** START Material for the task **
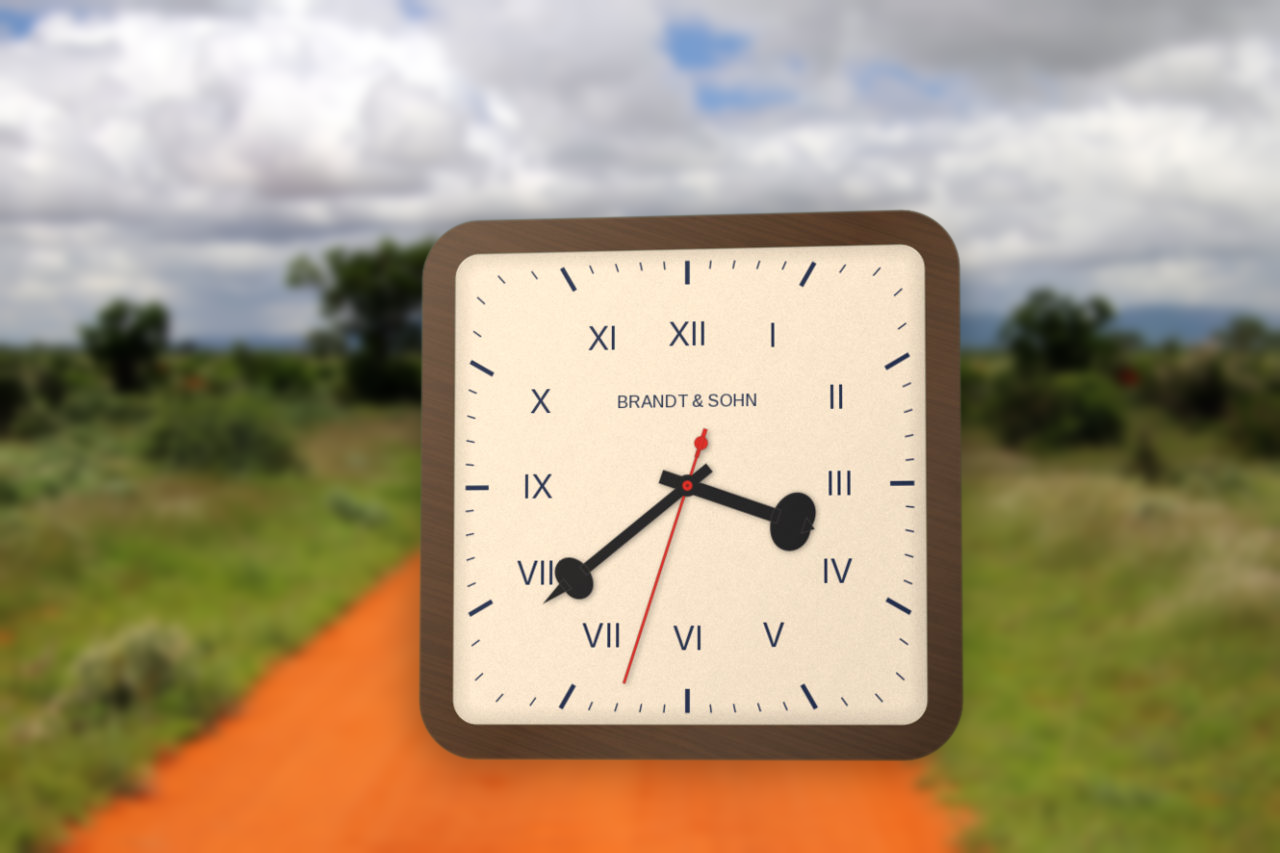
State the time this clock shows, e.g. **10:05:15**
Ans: **3:38:33**
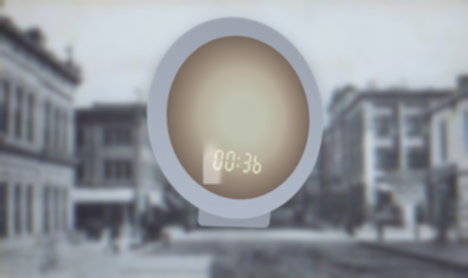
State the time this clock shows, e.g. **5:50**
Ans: **0:36**
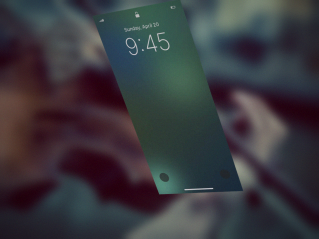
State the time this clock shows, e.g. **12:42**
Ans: **9:45**
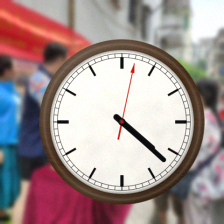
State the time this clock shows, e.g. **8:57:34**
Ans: **4:22:02**
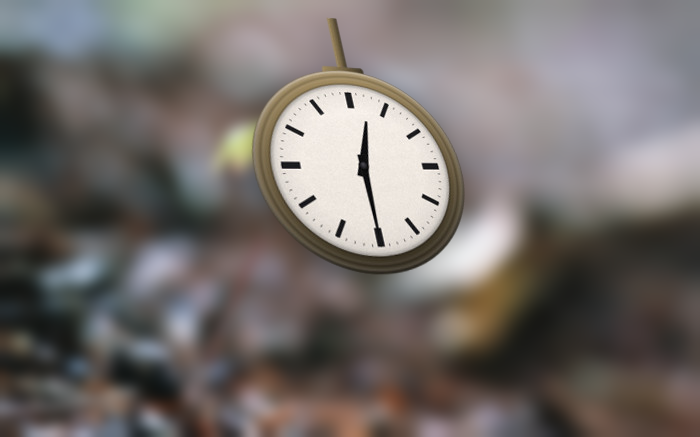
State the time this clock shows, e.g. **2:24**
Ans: **12:30**
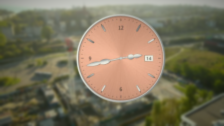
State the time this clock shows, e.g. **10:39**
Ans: **2:43**
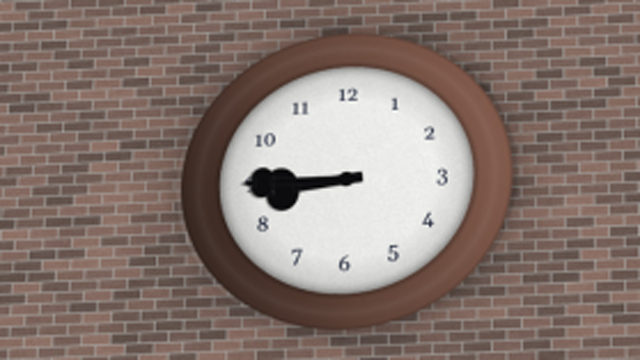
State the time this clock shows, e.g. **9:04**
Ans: **8:45**
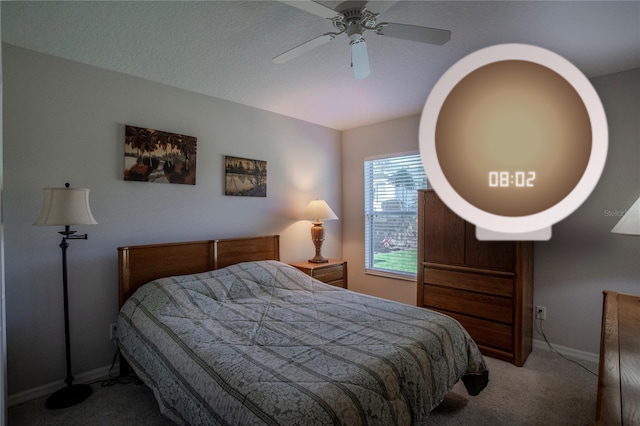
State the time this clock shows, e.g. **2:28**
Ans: **8:02**
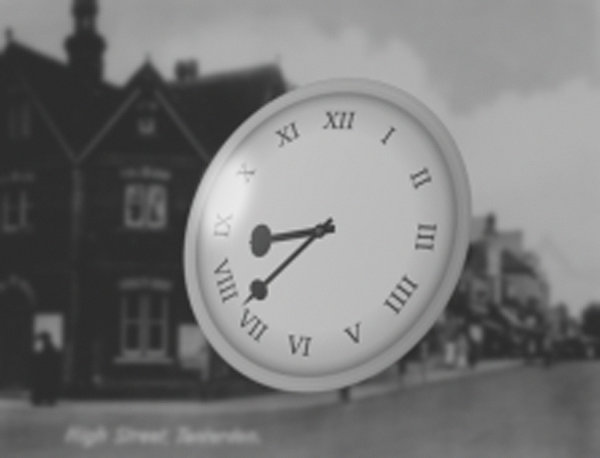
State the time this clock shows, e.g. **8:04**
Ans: **8:37**
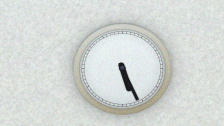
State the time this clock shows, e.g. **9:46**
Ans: **5:26**
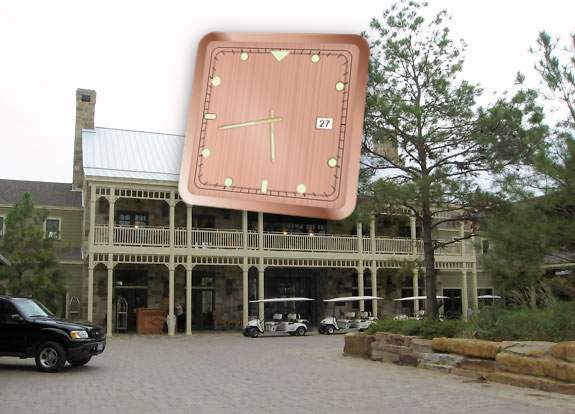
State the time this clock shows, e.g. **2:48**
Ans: **5:43**
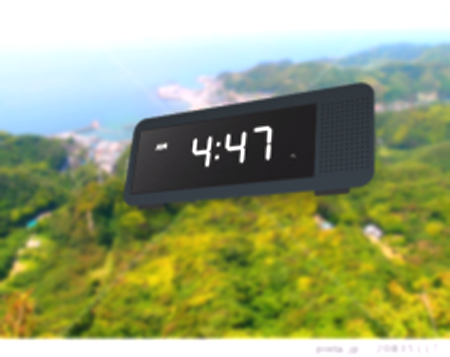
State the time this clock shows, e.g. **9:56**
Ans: **4:47**
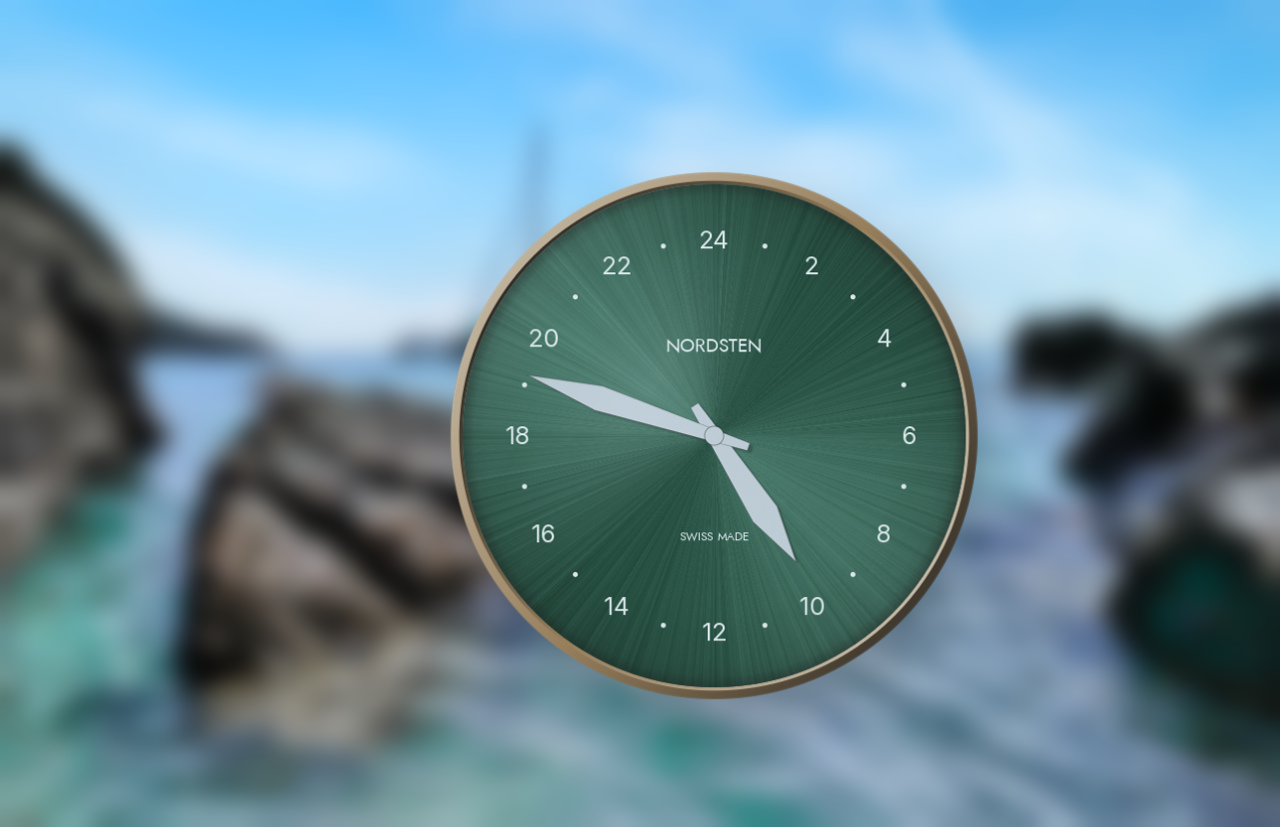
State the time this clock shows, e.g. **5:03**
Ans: **9:48**
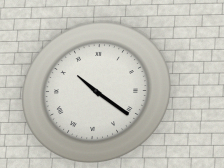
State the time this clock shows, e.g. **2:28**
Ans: **10:21**
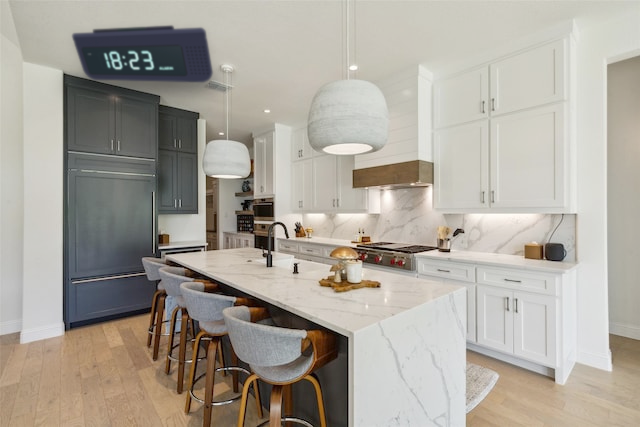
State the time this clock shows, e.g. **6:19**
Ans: **18:23**
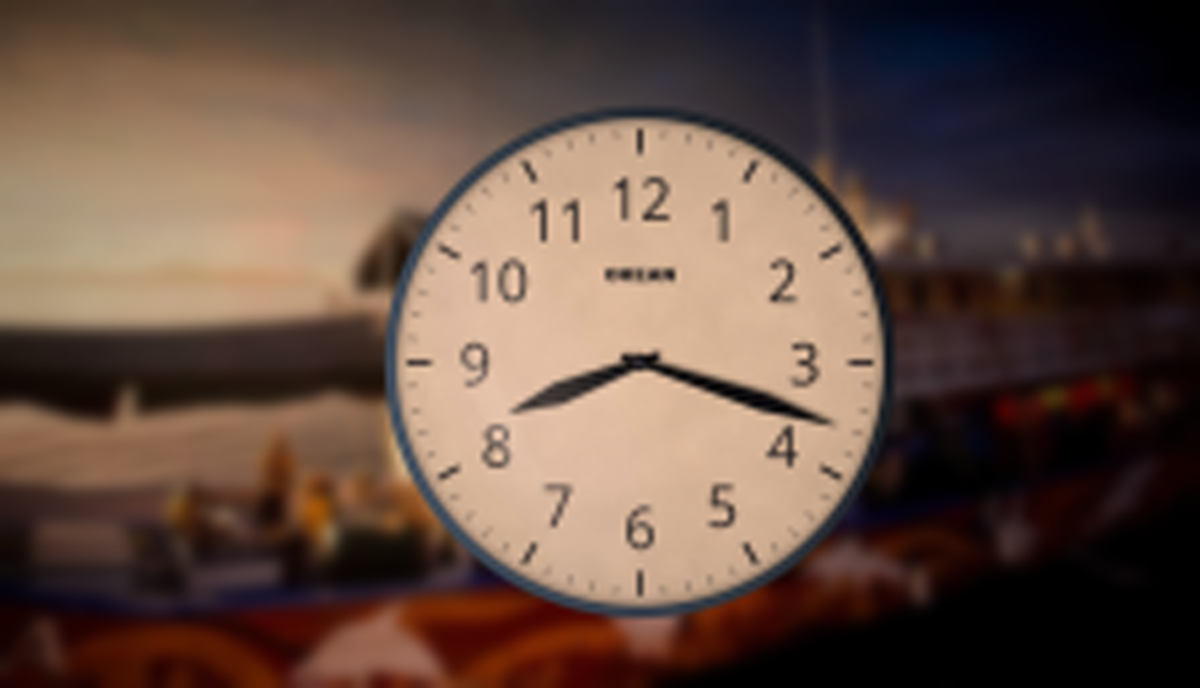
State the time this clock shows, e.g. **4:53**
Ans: **8:18**
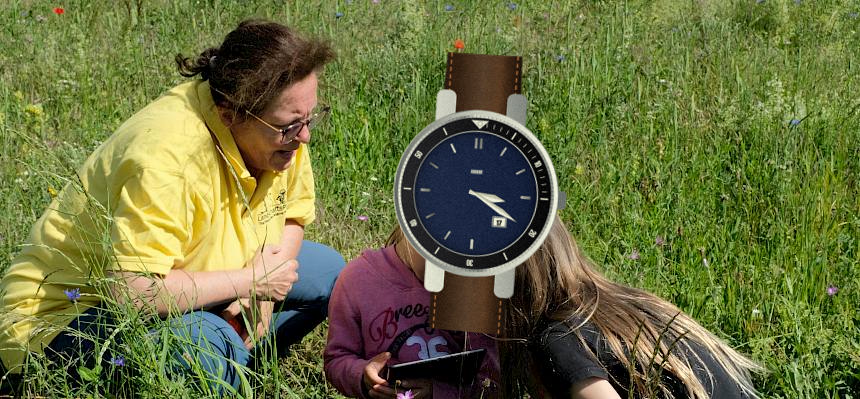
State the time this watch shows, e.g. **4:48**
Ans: **3:20**
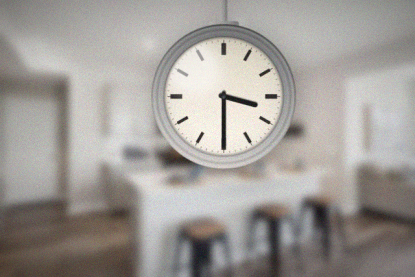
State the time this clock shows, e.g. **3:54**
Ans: **3:30**
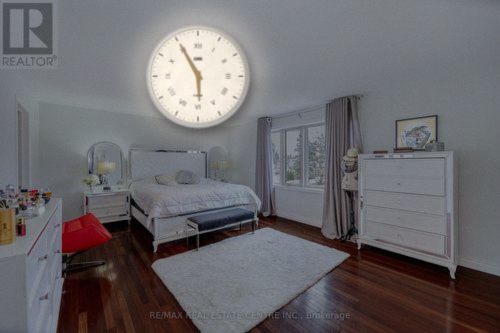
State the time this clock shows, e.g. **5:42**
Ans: **5:55**
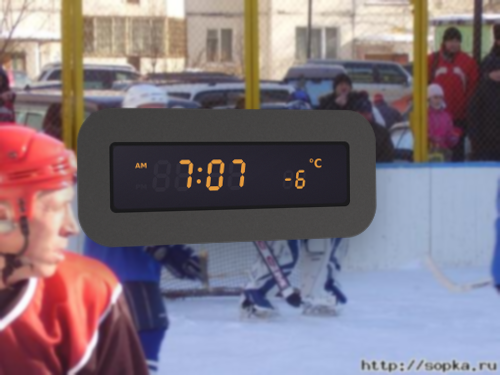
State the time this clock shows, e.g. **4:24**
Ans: **7:07**
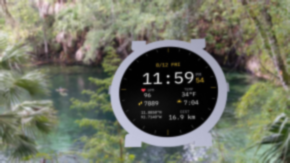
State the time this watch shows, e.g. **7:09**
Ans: **11:59**
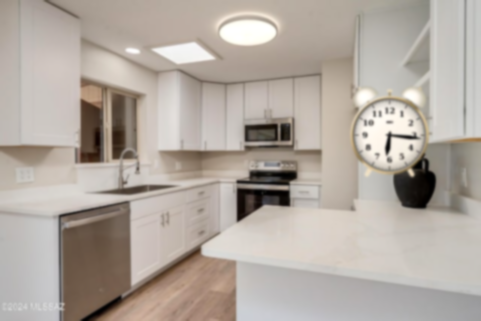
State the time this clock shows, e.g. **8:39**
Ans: **6:16**
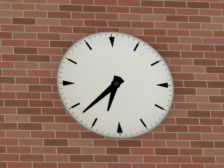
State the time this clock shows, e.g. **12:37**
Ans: **6:38**
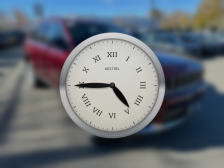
** END Material for the task **
__Goal__. Retype all of the entries above without changing a single character, and leave the pictures out.

__Solution for this exercise__.
State the time this clock shows, e.g. **10:05:15**
Ans: **3:38:33**
State the time this clock shows, e.g. **5:50**
Ans: **0:36**
State the time this clock shows, e.g. **12:42**
Ans: **9:45**
State the time this clock shows, e.g. **8:57:34**
Ans: **4:22:02**
State the time this clock shows, e.g. **2:24**
Ans: **12:30**
State the time this clock shows, e.g. **10:39**
Ans: **2:43**
State the time this clock shows, e.g. **9:04**
Ans: **8:45**
State the time this clock shows, e.g. **2:28**
Ans: **8:02**
State the time this clock shows, e.g. **8:04**
Ans: **8:37**
State the time this clock shows, e.g. **9:46**
Ans: **5:26**
State the time this clock shows, e.g. **2:48**
Ans: **5:43**
State the time this clock shows, e.g. **9:56**
Ans: **4:47**
State the time this clock shows, e.g. **5:03**
Ans: **9:48**
State the time this clock shows, e.g. **2:28**
Ans: **10:21**
State the time this clock shows, e.g. **6:19**
Ans: **18:23**
State the time this clock shows, e.g. **4:53**
Ans: **8:18**
State the time this watch shows, e.g. **4:48**
Ans: **3:20**
State the time this clock shows, e.g. **3:54**
Ans: **3:30**
State the time this clock shows, e.g. **5:42**
Ans: **5:55**
State the time this clock shows, e.g. **4:24**
Ans: **7:07**
State the time this watch shows, e.g. **7:09**
Ans: **11:59**
State the time this clock shows, e.g. **8:39**
Ans: **6:16**
State the time this clock shows, e.g. **12:37**
Ans: **6:38**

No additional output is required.